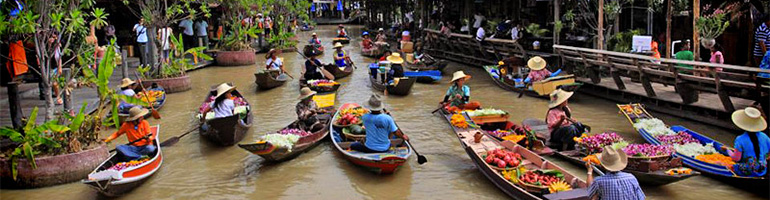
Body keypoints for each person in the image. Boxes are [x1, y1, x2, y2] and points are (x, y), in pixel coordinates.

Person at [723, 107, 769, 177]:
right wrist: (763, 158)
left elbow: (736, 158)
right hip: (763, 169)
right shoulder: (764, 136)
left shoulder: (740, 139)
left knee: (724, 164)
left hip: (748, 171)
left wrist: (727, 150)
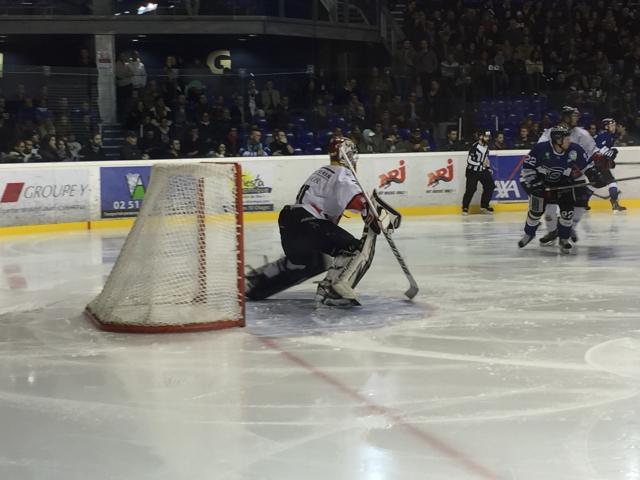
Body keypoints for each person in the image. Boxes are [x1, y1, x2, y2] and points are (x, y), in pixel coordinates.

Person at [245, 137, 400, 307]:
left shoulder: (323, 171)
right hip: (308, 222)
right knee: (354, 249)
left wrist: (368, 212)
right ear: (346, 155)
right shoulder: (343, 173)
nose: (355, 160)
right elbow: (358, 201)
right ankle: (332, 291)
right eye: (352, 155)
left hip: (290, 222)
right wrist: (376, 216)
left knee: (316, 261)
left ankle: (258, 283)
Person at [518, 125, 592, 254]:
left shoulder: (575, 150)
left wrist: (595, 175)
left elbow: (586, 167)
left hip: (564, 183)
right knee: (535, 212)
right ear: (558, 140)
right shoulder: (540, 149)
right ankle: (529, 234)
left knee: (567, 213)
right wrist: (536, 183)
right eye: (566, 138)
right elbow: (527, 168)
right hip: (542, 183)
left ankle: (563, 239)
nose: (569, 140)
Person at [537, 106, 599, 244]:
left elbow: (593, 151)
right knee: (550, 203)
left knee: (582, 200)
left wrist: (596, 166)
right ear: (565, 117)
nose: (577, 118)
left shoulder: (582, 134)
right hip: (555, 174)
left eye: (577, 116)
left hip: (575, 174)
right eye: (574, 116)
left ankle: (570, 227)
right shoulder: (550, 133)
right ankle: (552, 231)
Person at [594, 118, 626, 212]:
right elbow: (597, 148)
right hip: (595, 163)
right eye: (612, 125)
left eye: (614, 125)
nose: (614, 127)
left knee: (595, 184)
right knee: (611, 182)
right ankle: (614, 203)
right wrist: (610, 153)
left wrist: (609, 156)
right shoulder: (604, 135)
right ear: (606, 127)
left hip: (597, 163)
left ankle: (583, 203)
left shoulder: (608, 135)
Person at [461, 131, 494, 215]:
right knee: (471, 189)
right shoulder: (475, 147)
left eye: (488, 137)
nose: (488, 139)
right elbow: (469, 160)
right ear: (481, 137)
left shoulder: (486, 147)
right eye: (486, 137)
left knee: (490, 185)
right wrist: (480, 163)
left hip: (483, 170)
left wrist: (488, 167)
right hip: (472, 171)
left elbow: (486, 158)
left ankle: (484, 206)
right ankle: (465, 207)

===============

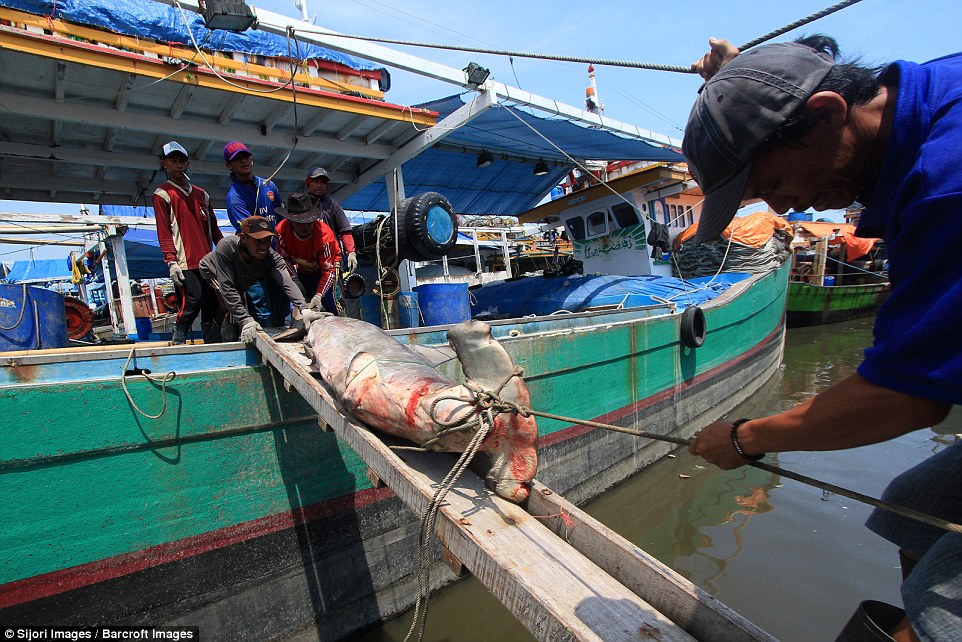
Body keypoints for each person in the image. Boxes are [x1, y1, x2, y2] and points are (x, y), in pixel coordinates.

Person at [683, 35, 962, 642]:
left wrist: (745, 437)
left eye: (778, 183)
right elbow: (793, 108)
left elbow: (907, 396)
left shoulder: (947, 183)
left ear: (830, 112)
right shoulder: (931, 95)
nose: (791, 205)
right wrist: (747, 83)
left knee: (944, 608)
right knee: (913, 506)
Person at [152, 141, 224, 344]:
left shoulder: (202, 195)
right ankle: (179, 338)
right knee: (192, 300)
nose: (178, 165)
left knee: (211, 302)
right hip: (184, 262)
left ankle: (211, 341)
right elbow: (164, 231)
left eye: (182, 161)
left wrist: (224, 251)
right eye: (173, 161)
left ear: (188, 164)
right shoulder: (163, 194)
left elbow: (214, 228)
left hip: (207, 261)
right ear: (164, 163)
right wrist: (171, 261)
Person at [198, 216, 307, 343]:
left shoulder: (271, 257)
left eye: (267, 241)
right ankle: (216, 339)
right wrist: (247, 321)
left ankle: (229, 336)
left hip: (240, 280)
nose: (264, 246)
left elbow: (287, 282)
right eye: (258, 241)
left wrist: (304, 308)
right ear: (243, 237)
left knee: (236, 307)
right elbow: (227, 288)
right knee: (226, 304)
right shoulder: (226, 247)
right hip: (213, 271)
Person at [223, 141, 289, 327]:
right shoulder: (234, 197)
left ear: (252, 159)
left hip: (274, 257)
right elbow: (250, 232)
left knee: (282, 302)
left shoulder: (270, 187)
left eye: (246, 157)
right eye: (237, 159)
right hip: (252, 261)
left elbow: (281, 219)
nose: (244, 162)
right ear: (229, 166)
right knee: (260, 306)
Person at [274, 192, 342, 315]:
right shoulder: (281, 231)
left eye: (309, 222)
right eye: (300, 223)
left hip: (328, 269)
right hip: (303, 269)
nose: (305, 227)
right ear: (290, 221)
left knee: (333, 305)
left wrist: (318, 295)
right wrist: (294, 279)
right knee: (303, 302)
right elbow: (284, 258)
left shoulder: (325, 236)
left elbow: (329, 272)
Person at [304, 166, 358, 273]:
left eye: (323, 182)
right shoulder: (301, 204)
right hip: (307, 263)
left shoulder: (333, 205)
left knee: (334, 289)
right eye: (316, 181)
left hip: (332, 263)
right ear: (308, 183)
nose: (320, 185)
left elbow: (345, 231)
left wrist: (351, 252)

===============

**Assignment:**
In the listing above, find the line with "right hip: (307, 263)" and the line with "left wrist: (351, 252)"; output exactly those lines and all lines between them.

**Result of this task:**
right hip: (307, 263)
left shoulder: (333, 205)
left knee: (334, 289)
right eye: (316, 181)
left hip: (332, 263)
right ear: (308, 183)
nose: (320, 185)
left elbow: (345, 231)
left wrist: (351, 252)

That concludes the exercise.